**Task to carry out:** Go to the line containing "والثقافية والرياضية للألفية الثالثة تحتفي" below; retype it and all following lines exactly, and leave out the pictures.

*** Working data Section Begins ***

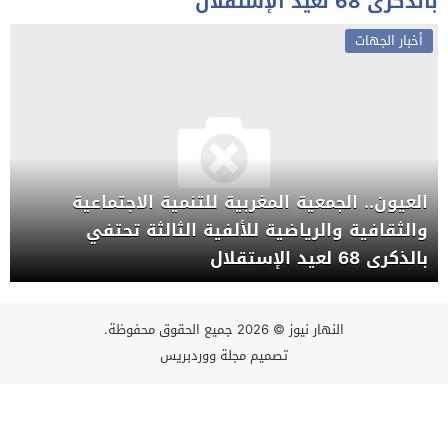
بالذكرى 68 لعيد الإستقلال
أخبار الجهات
العيون.. الجمعية المغربية للتنمية الاجتماعية
والثقافية والرياضية للألفية الثالثة تحتفي
بالذكرى 68 لعيد الإستقلال
النهار نيوز
© 2026 جميع الحقوق محفوظة.
تصميم
مجلة ووردبريس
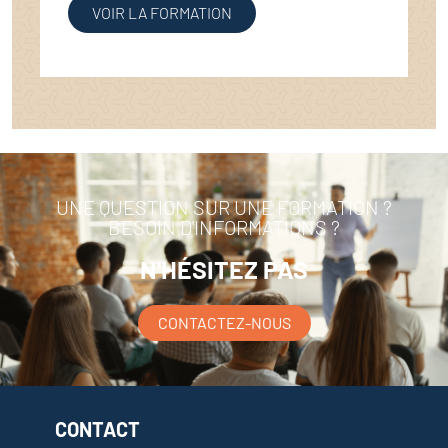
VOIR LA FORMATION
UNE QUESTION SUR UNE FORMATION ?
BESOIN D'INFORMATIONS ?
N'HÉSITEZ PAS
CONTACTEZ-NOUS
CONTACT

*** Working data Section Ends ***

**Written answer:**
والثقافية والرياضية للألفية الثالثة تحتفي
بالذكرى 68 لعيد الإستقلال
النهار نيوز
© 2026 جميع الحقوق محفوظة.
تصميم
مجلة ووردبريس
VOIR LA FORMATION
UNE QUESTION SUR UNE FORMATION ?
BESOIN D'INFORMATIONS ?
N'HÉSITEZ PAS
CONTACTEZ-NOUS
CONTACT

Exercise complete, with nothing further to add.